Exercise aim —
Only a number is expected here: the count of lines in this data where "Mézidon" occurs.
(Dataset begins)
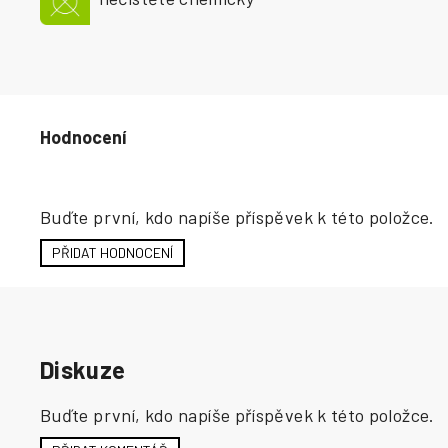
Hodnocení produktu
Buďte první, kdo napíše příspěvek k této položce.
PŘIDAT HODNOCENÍ
Diskuze
Buďte první, kdo napíše příspěvek k této položce.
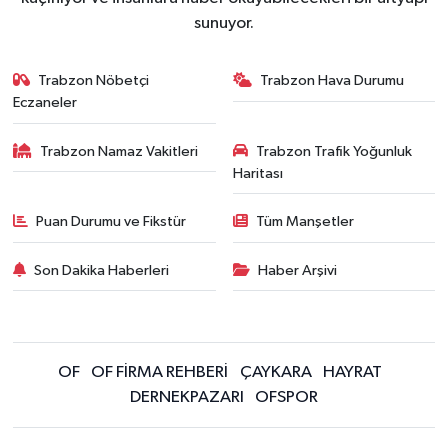
sunuyor.
Trabzon Nöbetçi
Trabzon Hava Durumu
Eczaneler
Trabzon Namaz Vakitleri
Trabzon Trafik Yoğunluk
Haritası
Puan Durumu ve Fikstür
Tüm Manşetler
Son Dakika Haberleri
Haber Arşivi
OF
OF FİRMA REHBERİ
ÇAYKARA
HAYRAT
DERNEKPAZARI
OFSPOR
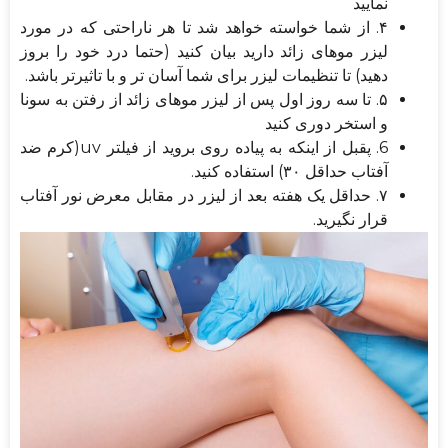
نمایید
۴. از شما خواسته خواهد شد تا هر ناراحتی که در مورد
لیزر موهای زائد دارید بیان کنید (حتما درد خود را بروز
دهید) تا تنظیمات لیزر برای شما آسان تر و با تاثیرتر باشد.
۵. تا سه روز اول پس از لیزر موهای زائد از رفتن به سونا
و استخر دوری کنید
6. پقبل از اینکه به پیاده روی بروید از فیلتر uv(کرم ضد
آفتاب حداقل ۳۰) استفاده کنید.
۷. حداقل یک هفته بعد از لیزر در مقابل معرض نور آفتاب
قرار نگیرید.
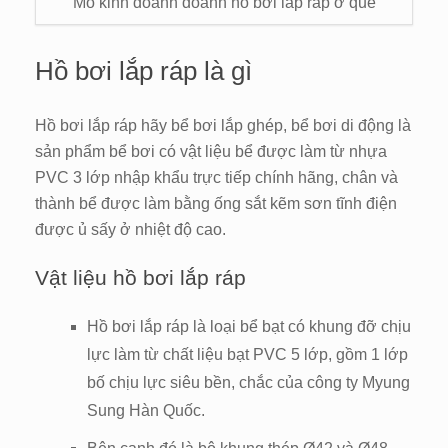
Mô kinh doanh doanh hồ bơi lắp ráp ở quê
Hồ bơi lắp ráp là gì
Hồ bơi lắp ráp hãy bể bơi lắp ghép, bể bơi di động là
sản phẩm bể bơi có vật liệu bể được làm từ nhựa
PVC 3 lớp nhập khẩu trực tiếp chính hãng, chân và
thành bể được làm bằng ống sắt kẽm sơn tĩnh điện
được ủ sấy ở nhiệt độ cao.
Vật liệu hồ bơi lắp ráp
Hồ bơi lắp ráp là loại bể bạt có khung đỡ chịu
lực làm từ chất liệu bạt PVC 5 lớp, gồm 1 lớp
bố chịu lực siêu bền, chắc của công ty Myung
Sung Hàn Quốc.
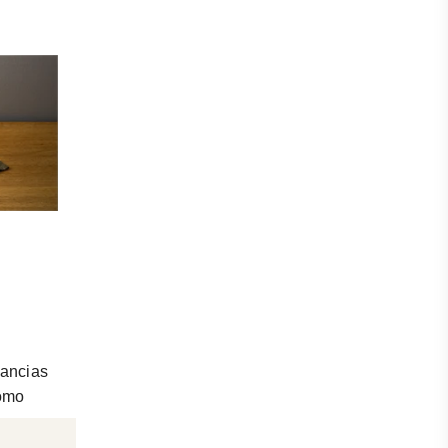
rancias
como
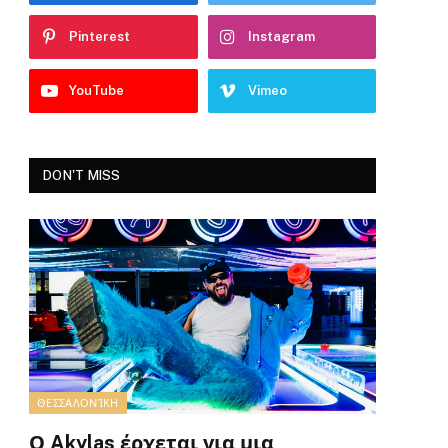
Pinterest
Instagram
YouTube
Vimeo
DON'T MISS
ΘΕΣΣΑΛΟΝΊΚΗ
Ο Akylas έρχεται για μια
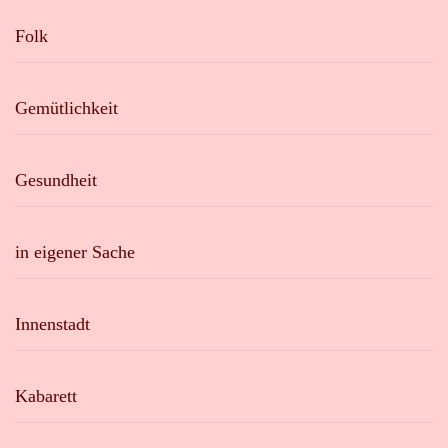
Folk
Gemütlichkeit
Gesundheit
in eigener Sache
Innenstadt
Kabarett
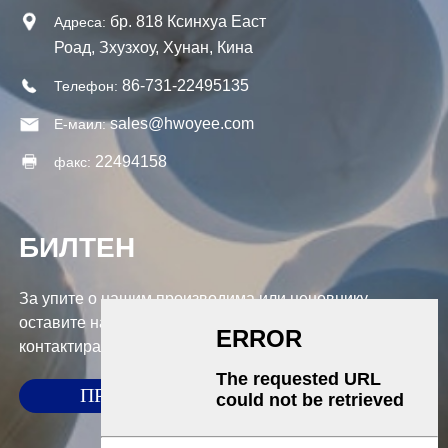
бр. 818 Ксинхуа Еаст
Адреса:
Роад, Зхузхоу, Хунан, Кина
86-731-22495135
Телефон:
sales@hwoyee.com
Е-маил:
22494158
факс:
БИЛТЕН
За упите о нашим производима или ценовнику,
оставите нам своју е-пошту и ми ћемо вас
контактирати у року од 24 сата.
ПРИХВАТИ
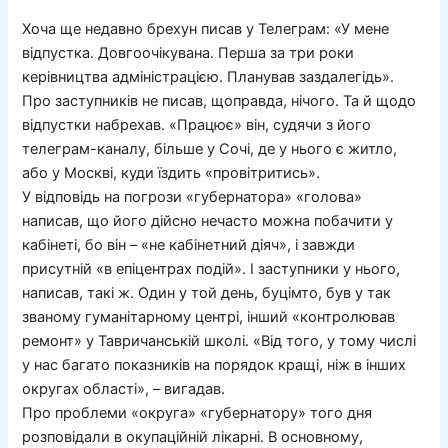
Хоча ще недавно брехун писав у Телеграм: «У мене
відпустка. Довгоочікувана. Перша за три роки
керівництва адміністрацією. Планував заздалегідь».
Про заступників не писав, щоправда, нічого. Та й щодо
відпустки набрехав. «Працює» він, судячи з його
телеграм-каналу, більше у Сочі, де у нього є житло,
або у Москві, куди їздить «провітритись».
У відповідь на погрози «губернатора» «голова»
написав, що його дійсно нечасто можна побачити у
кабінеті, бо він – «не кабінетний діяч», і завжди
присутній «в епіцентрах подій». І заступники у нього,
написав, такі ж. Один у той день, буцімто, був у так
званому гуманітарному центрі, інший «контролював
ремонт» у Тавричанській школі. «Від того, у тому числі
у нас багато показників на порядок кращі, ніж в інших
округах області», – вигадав.
Про проблеми «округа» «губернатору» того дня
розповідали в окупаційній лікарні. В основному,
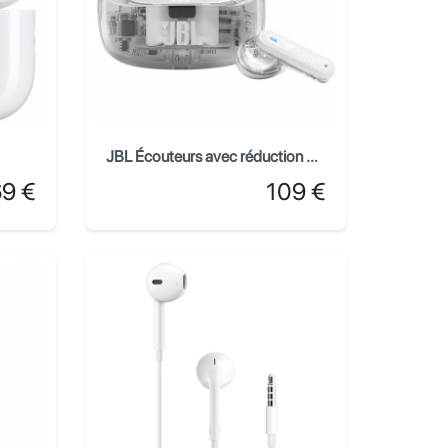
JBL Écouteurs avec réduction de bruit Tune Beam 2 - Blanc Ghost
Prix
9 €
109 €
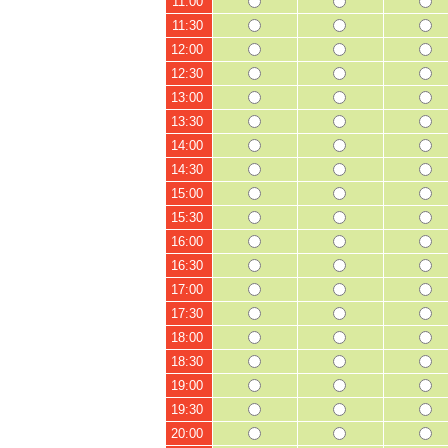
11:00
11:30
12:00
12:30
13:00
13:30
14:00
14:30
15:00
15:30
16:00
16:30
17:00
17:30
18:00
18:30
19:00
19:30
20:00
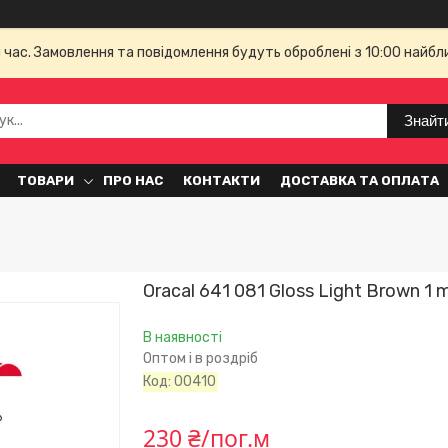
й час. Замовлення та повідомлення будуть оброблені з 10:00 найбл
Знайт
ТОВАРИ
ПРО НАС
КОНТАКТИ
ДОСТАВКА ТА ОПЛАТА
Oracal 641 081 Gloss Light Brown 1 
В наявності
Оптом і в роздріб
Код:
00410
230 ₴/пог.м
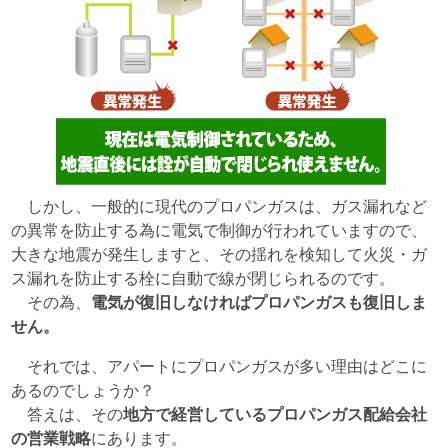
しかし、一般的に現代のプロパンガスは、ガス漏れなど
の異常を防止する為に電気で制御が行われていますので、
大きな地震が発生しますと、その揺れを検知して火災・ガ
ス漏れを防止する栓に自動で線が閉じられるのです。
その為、
電気が復旧しなければプロパンガスも復旧しま
せん。
それでは、アパートにプロパンガスが多い理由はどこに
あるのでしょうか？
答えは、その
地方で経営しているプロパンガス配給会社
の営業戦略
にあります。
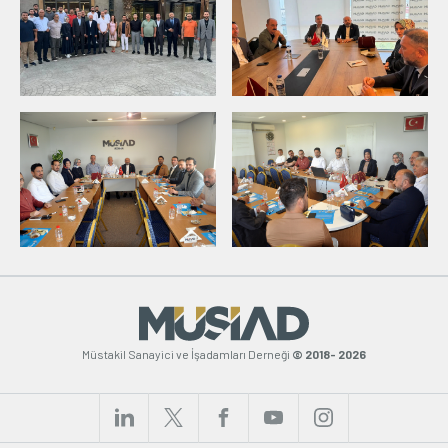
Müstakil Sanayici ve İşadamları Derneği
© 2018- 2026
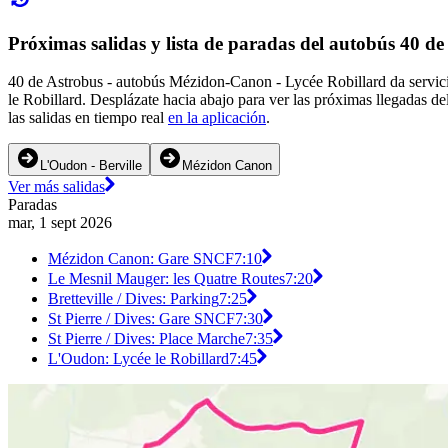
Próximas salidas y lista de paradas del autobús 40 de
40 de Astrobus - autobús Mézidon-Canon - Lycée Robillard da servic
le Robillard. Desplázate hacia abajo para ver las próximas llegadas d
las salidas en tiempo real
en la aplicación
.
L'Oudon - Berville
Mézidon Canon
Ver más salidas
Paradas
mar, 1 sept 2026
Mézidon Canon: Gare SNCF
7:10
Le Mesnil Mauger: les Quatre Routes
7:20
Bretteville / Dives: Parking
7:25
St Pierre / Dives: Gare SNCF
7:30
St Pierre / Dives: Place Marche
7:35
L'Oudon: Lycée le Robillard
7:45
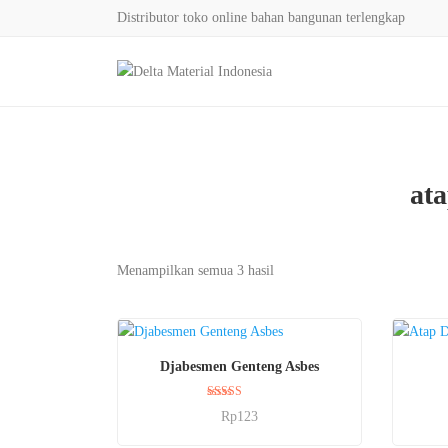
Distributor toko online bahan bangunan terlengkap
ata
Menampilkan semua 3 hasil
BELI SEKARANG
Djabesmen Genteng Asbes
Dinilai
Rp
123
5.00
dari 5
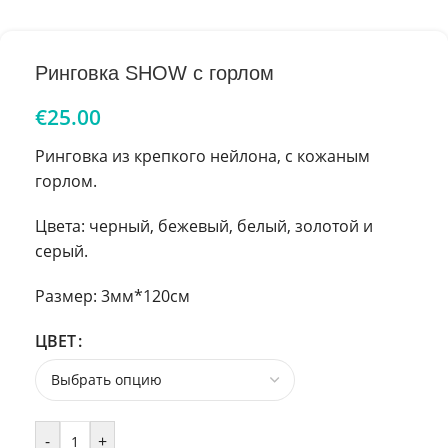
Ринговка SHOW с горлом
€
25.00
Ринговка из крепкого нейлона, с кожаным
горлом.
Цвета: черный, бежевый, белый, золотой и
серый.
Размер: 3мм*120см
ЦВЕТ
-
+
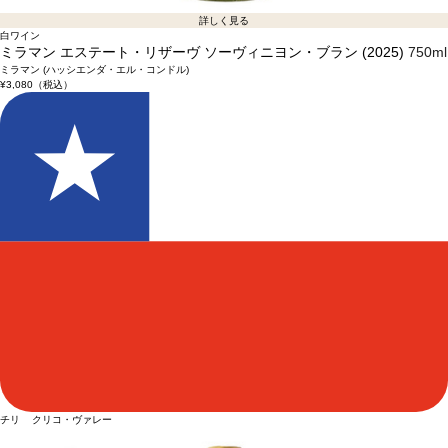
詳しく見る
白ワイン
ミラマン エステート・リザーヴ ソーヴィニヨン・ブラン (2025)
750ml
ミラマン (ハッシエンダ・エル・コンドル)
¥3,080
（税込）
チリ クリコ・ヴァレー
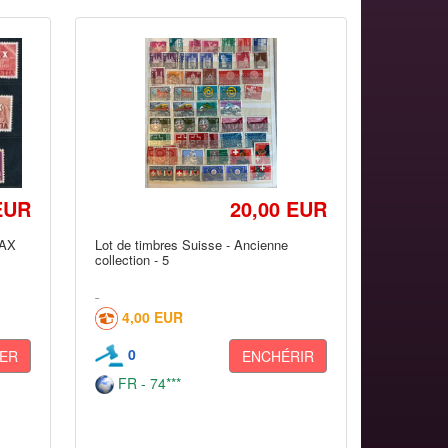
EUR
20,00 EUR
PAX
Lot de timbres Suisse - Ancienne
collection - 5
4,00 EUR
0
ER
ENCHÉRIR
FR - 74***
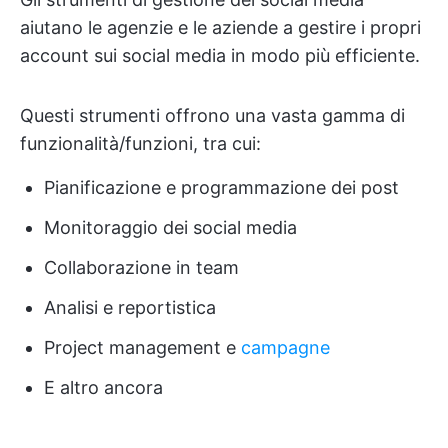
aiutano le agenzie e le aziende a gestire i propri
account sui social media in modo più efficiente.
Questi strumenti offrono una vasta gamma di
funzionalità/funzioni, tra cui:
Pianificazione e programmazione dei post
Monitoraggio dei social media
Collaborazione in team
Analisi e reportistica
Project management e
campagne
E altro ancora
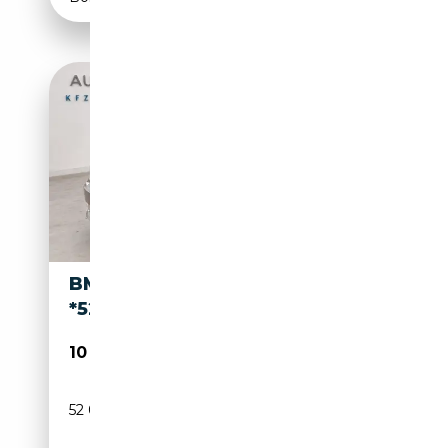
BMW 120 I CABRIO
*52.000KM*
10 999€
52 000 km
Essence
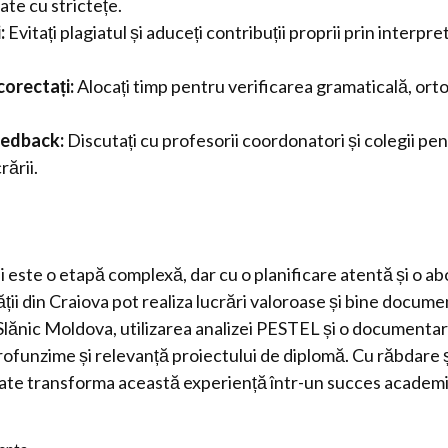
te cu strictețe.
:
Evitați plagiatul și aduceți contribuții proprii prin interpret
 corectați:
Alocați timp pentru verificarea gramaticală, orto
feedback:
Discutați cu profesorii coordonatori și colegii pe
rării.
i este o etapă complexă, dar cu o planificare atentă și o a
ății din Craiova pot realiza lucrări valoroase și bine docume
Slănic Moldova, utilizarea analizei PESTEL și o documenta
ofunzime și relevanță proiectului de diplomă. Cu răbdare ș
oate transforma această experiență într-un succes academ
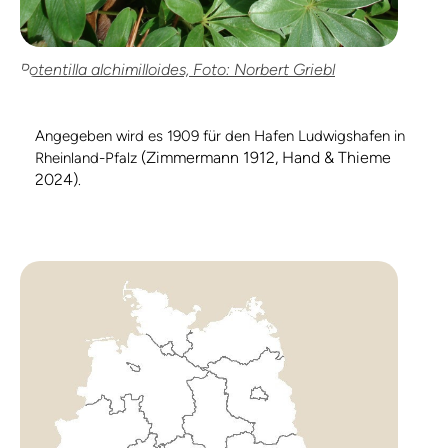
Potentilla alchimilloides, Foto: Norbert Griebl
Angegeben wird es 1909 für den Hafen Ludwigshafen in
(Zimmermann 1912, Hand & Thieme
Rheinland-Pfalz
2024)
.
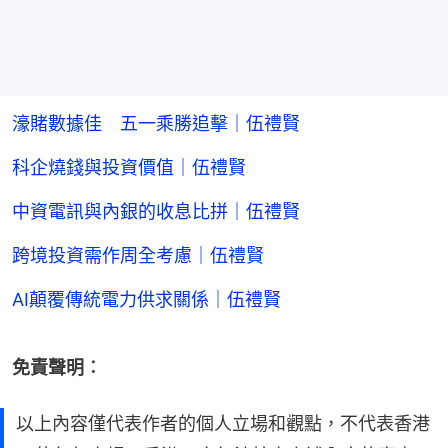
濠賭數據佳 五一乘勝追擊｜伍禮賢
科企燒錢與投資價值｜伍禮賢
中資電訊與內銀的收息比拼｜伍禮賢
跨境投資需作周全考慮｜伍禮賢
AI顛覆傳統電力供求關係｜伍禮賢
免責聲明︰
以上內容僅代表作者的個人立場和觀點，不代表香港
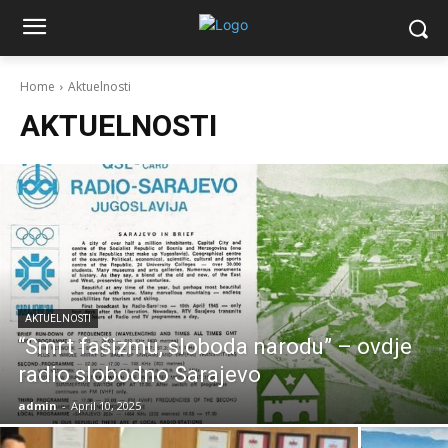
Home
Aktuelnosti
AKTUELNOSTI
AKTUELNOSTI
“Smrt fašizmu, sloboda narodu” – ovdje
radio slobodno Sarajevo
admin
-
April 10, 2025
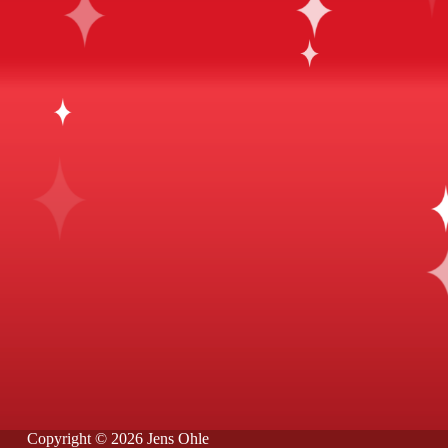
Copyright © 2026 Jens Ohle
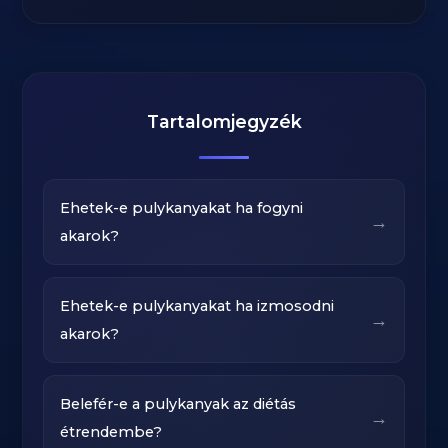
Tartalomjegyzék
Ehetek-e pulykanyakat ha fogyni
→
akarok?
Ehetek-e pulykanyakat ha izmosodni
→
akarok?
Belefér-e a pulykanyak az diétás
→
étrendembe?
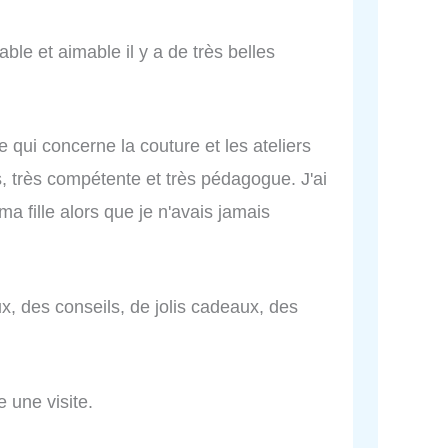
ble et aimable il y a de très belles
e qui concerne la couture et les ateliers
, très compétente et très pédagogue. J'ai
ma fille alors que je n'avais jamais
ux, des conseils, de jolis cadeaux, des
e une visite.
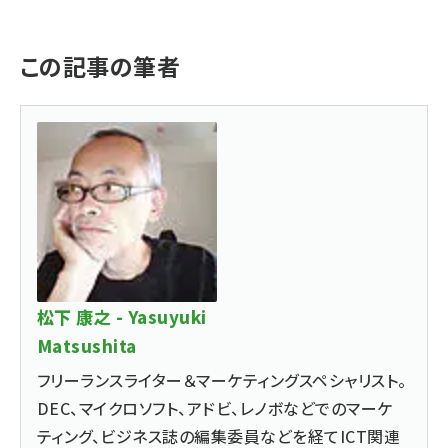
この記事の筆者
松下 康之 - Yasuyuki
Matsushita
フリーランスライター＆マーケティングスペシャリスト。
DEC、マイクロソフト、アドビ、レノボなどでのマーケ
ティング、ビジネス誌の編集委員などを経てICT関連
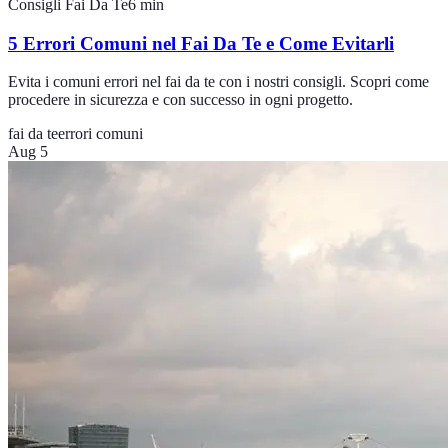
Consigli Fai Da Te
6
min
5 Errori Comuni nel Fai Da Te e Come Evitarli
Evita i comuni errori nel fai da te con i nostri consigli. Scopri come
procedere in sicurezza e con successo in ogni progetto.
fai da te
errori comuni
Aug 5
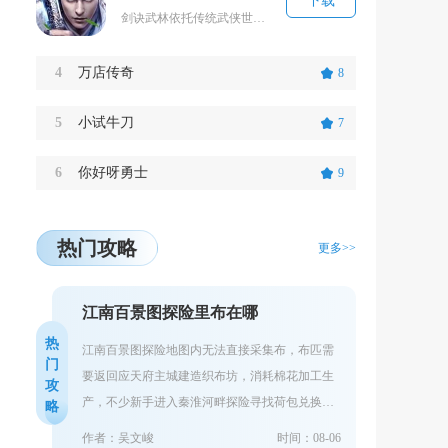
下载
剑诀武林依托传统武侠世界观构建江湖舞台，玩家扮演初入江湖的侠客，研习各式剑诀武学，闯荡九州...
4
万店传奇
8
5
小试牛刀
7
6
你好呀勇士
9
热门攻略
更多>>
江南百景图探险里布在哪
热
江南百景图探险地图内无法直接采集布，布匹需
门
要返回应天府主城建造织布坊，消耗棉花加工生
攻
产，不少新手进入秦淮河畔探险寻找荷包兑换道
略
具时，会反复搜寻地图各个采集点，最终一无所
作者：吴文峻
时间：08-06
(Dataset ends)
Reply to the task —
3